久々のお見舞いではありません。ネパールの入院患者の毎日です。
春休みに訪れたネパールの病院で、ベッドをいつも、患者さん一人で広々と使えているような人は、妊婦さん以外にはほとんど見かけませんでした。
さて、私は春休みに3つのネパールの病院(パタン病院、チョウジャリ病院、Green Pasture病院)をまわらせていただきました。この3つの病院をまわった際に、共通項ではありながら、日本の医療とは大きく違うなと感じた点がいくつかありました。

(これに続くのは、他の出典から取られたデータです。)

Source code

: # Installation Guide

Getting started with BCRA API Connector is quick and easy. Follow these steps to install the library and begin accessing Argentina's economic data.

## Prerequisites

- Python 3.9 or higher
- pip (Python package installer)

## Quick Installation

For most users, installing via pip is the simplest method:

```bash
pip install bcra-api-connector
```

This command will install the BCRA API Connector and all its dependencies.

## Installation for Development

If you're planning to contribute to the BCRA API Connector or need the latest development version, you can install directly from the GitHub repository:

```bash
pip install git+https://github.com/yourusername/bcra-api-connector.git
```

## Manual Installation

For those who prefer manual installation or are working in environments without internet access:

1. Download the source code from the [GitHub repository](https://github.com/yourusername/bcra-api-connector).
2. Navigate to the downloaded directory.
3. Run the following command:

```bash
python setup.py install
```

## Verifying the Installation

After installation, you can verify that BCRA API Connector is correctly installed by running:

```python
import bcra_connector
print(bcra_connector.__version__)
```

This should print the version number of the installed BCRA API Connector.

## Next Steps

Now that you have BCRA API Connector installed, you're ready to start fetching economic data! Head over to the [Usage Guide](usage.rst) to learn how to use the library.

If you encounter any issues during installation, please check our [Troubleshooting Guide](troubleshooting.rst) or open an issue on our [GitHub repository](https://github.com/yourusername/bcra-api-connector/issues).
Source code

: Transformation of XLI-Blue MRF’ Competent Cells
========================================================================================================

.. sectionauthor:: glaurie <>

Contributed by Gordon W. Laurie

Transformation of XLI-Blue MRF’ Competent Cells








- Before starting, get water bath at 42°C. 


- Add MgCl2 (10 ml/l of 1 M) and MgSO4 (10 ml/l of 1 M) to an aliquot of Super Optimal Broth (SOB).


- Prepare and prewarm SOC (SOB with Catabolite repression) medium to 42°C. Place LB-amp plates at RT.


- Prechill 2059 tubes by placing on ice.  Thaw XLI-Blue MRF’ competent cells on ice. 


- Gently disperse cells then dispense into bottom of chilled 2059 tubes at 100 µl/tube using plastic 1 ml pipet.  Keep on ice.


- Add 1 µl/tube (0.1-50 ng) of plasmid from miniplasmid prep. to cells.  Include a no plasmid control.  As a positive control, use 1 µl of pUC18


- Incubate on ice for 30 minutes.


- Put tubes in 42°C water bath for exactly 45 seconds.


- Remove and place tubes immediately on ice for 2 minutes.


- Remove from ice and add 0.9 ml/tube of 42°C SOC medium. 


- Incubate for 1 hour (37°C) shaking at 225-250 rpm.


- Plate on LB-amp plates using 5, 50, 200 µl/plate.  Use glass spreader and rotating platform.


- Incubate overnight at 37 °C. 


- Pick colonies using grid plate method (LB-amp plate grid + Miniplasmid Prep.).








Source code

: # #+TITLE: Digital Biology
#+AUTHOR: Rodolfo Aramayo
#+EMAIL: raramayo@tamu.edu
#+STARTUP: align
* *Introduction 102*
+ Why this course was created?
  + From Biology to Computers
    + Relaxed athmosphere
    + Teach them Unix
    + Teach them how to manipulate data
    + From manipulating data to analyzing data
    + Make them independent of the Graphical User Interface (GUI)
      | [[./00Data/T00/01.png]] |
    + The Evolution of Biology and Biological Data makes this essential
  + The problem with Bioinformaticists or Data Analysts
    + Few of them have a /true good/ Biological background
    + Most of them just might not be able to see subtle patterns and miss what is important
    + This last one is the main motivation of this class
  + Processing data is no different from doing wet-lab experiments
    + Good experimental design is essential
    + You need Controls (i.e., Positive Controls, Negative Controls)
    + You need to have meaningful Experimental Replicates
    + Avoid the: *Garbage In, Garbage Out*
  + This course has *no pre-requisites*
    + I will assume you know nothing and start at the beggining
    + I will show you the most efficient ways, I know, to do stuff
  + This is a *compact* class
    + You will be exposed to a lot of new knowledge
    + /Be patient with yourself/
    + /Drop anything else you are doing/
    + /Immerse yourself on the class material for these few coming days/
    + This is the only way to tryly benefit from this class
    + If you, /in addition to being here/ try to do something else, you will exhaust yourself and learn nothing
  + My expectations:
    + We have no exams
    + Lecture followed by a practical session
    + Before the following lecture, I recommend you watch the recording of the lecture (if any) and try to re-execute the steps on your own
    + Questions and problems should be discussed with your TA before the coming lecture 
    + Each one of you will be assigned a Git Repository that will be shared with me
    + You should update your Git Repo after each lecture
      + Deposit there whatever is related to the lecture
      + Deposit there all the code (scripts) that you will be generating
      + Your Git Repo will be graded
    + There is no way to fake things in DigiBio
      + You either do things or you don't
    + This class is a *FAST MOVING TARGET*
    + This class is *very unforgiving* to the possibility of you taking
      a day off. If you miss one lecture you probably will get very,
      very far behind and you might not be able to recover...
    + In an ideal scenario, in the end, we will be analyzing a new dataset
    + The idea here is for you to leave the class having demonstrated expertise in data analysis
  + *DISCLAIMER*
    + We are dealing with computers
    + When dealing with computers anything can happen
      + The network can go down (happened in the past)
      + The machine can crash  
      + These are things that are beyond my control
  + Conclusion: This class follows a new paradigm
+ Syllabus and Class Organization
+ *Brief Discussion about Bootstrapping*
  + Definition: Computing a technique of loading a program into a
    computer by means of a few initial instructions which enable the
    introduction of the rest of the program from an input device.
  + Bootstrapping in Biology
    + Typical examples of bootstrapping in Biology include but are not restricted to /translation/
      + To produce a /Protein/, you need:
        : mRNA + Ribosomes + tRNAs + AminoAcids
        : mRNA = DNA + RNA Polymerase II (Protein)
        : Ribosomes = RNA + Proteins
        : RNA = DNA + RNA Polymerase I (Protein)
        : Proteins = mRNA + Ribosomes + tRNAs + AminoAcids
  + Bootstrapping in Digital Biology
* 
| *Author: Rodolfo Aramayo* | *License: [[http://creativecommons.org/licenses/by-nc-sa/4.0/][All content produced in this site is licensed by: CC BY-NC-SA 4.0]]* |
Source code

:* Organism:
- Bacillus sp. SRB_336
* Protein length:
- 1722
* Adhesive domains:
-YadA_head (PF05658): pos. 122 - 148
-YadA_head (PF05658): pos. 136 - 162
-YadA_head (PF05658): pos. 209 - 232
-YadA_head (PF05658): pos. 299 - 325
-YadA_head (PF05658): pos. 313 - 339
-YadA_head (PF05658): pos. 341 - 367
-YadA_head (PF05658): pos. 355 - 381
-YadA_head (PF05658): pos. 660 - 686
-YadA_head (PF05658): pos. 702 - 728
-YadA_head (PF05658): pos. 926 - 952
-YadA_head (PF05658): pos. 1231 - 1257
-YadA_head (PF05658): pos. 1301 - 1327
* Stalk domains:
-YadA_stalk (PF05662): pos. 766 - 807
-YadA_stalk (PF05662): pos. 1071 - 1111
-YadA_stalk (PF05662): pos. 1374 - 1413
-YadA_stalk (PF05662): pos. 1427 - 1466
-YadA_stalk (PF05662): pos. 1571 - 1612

まず、食事について。日本では入院患者に対しては、特別な制限のない一般食や、疾患や治療に合わせて栄養量が細かく設定されている治療食といった形で、医師の指示のもと(時には管理栄養士が監修し、)治療戦略の一部として、患者さん一人ひとりの状態に合わせた食事が提供されます。
しかし、ネパールの病院では、入院している患者にスタッフがご飯を配膳している場面に出くわすことは一度もありませんでした。それもそのはず、ネパールではたとえ大学病院であっても、患者に食事が出ないことが平常運転だからです。(糖尿病患者向けの食事が用意されることはあったりするそうです)
写真)ネパールの病院で子どもを診察する金田氏
筆者提供)
栄養バランスも気になるところですが、この背景にある問題は、コストや衛生状態といった問題ではなく、伝統的身分制度、いわゆるカースト制度*です。ネパールの方々は通念として、"身分が違う人がつくった料理を口にしてはいけない"と考えているそうで、この価値観が病院での食事の提供を妨げる要因となっています。
次に入院について。先ほど、ネパールでは病院食が出ないと書きました。では、入院患者の食事は誰が準備するのか。患者の家族です。ネパールの一般的な病院では、食事が出ないだけでなく、看護師さんなどの医療従事者が、患者の身の回りの世話をしてくれることはありません。そのため、入院する場合は家族などの付き添いが必要になります。私が訪れた3つの病院全てで、シングルベッドに患者一人で寝ている光景を見ることはほとんどありませんでした。あったとしても妊婦さんぐらいでしょうか。